Question

graph the equation shown below by transforming the given graph of the parent function.
$y = (x + 3)^2 + 4$

Explanation:

Step1: Identify Parent Function

The parent function for \( y=(x + 3)^2+4 \) is \( y = x^2 \), which is a parabola with vertex at \((0,0)\), opening upwards.

Step2: Analyze Horizontal Shift

For the function \( y=(x - h)^2+k \), the horizontal shift is \( h \) units. Here, \( y=(x+3)^2 + 4=(x-(-3))^2+4 \), so there is a horizontal shift of 3 units to the left (since \( h=-3 \)).

Step3: Analyze Vertical Shift

The vertical shift is \( k \) units. Here, \( k = 4 \), so there is a vertical shift of 4 units up.

Step4: Determine New Vertex

The vertex of the parent function \( y=x^2 \) is \((0,0)\). After shifting 3 units left and 4 units up, the new vertex is \((-3,4)\).

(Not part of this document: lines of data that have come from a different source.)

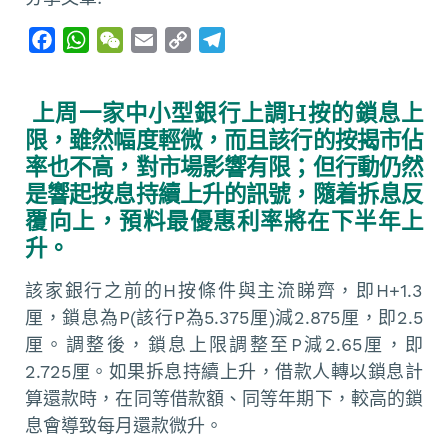
F
W
W
E
C
T
a
h
e
m
o
e
c
a
C
a
p
l
上周一家中小型銀行上調H按的鎖息上
e
t
h
i
y
e
限，雖然幅度輕微，而且該行的按揭市佔
b
s
a
l
L
g
率也不高，對市場影響有限；但行動仍然
o
A
t
i
r
是響起按息持續上升的訊號，隨着拆息反
o
p
n
a
覆向上，預料最優惠利率將在下半年上
k
p
k
m
升。
該家銀行之前的H按條件與主流睇齊，即H+1.3
厘，鎖息為P(該行P為5.375厘)減2.875厘，即2.5
厘。調整後，鎖息上限調整至P減2.65厘，即
2.725厘。如果拆息持續上升，借款人轉以鎖息計
算還款時，在同等借款額、同等年期下，較高的鎖
息會導致每月還款微升。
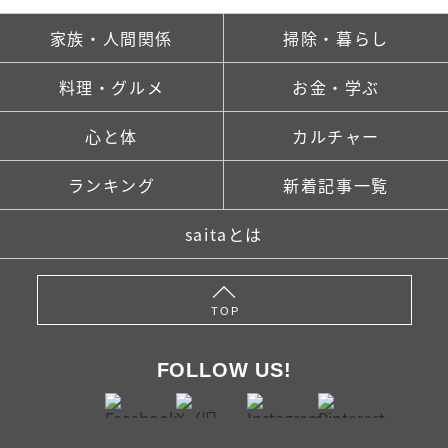
家族・人間関係
掃除・暮らし
料理・グルメ
お金・学ぶ
心と体
カルチャー
ランキング
新着記事一覧
saitaとは
TOP
FOLLOW US!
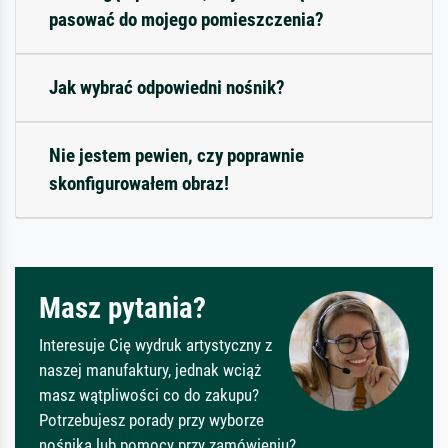
pasować do mojego pomieszczenia?
Jak wybrać odpowiedni nośnik?
Nie jestem pewien, czy poprawnie
skonfigurowałem obraz!
Masz pytania?
Interesuje Cię wydruk artystyczny z
naszej manufaktury, jednak wciąż
masz wątpliwości co do zakupu?
Potrzebujesz porady przy wyborze
nośnika lub pomocy przy zamówieniu?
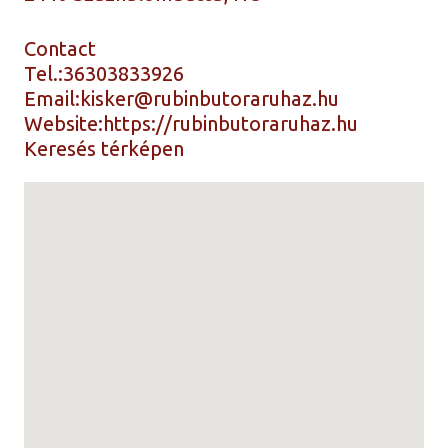
Contact
Tel.:
36303833926
Email:
kisker@rubinbutoraruhaz.hu
Website:
https://rubinbutoraruhaz.hu
Keresés térképen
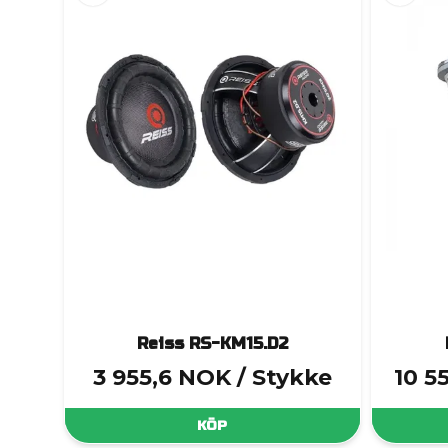
Reiss RS-KM15.D2
3 955,6 NOK
/ Stykke
10 5
KÖP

Step5: Graph Transformation

Take the graph of \( y = x^2 \), move each point 3 units to the left and 4 units up. For example, the point \((0,0)\) on \( y = x^2 \) moves to \((-3,4)\), the point \((1,1)\) moves to \((-2,5)\), the point \((-1,1)\) moves to \((-4,5)\), etc. The parabola will have the same shape (since there is no vertical stretch or compression, \( a = 1 \)) and will open upwards, with vertex at \((-3,4)\).

Answer:

To graph \( y=(x + 3)^2+4 \), start with the parent function \( y = x^2 \) (a parabola opening up with vertex at \((0,0)\)). Shift the graph 3 units to the left (horizontal shift: \( x\to x + 3 \)) and 4 units up (vertical shift: \( y\to y+4 \)). The resulting parabola has a vertex at \((-3,4)\), opens upwards, and has the same width as \( y = x^2 \).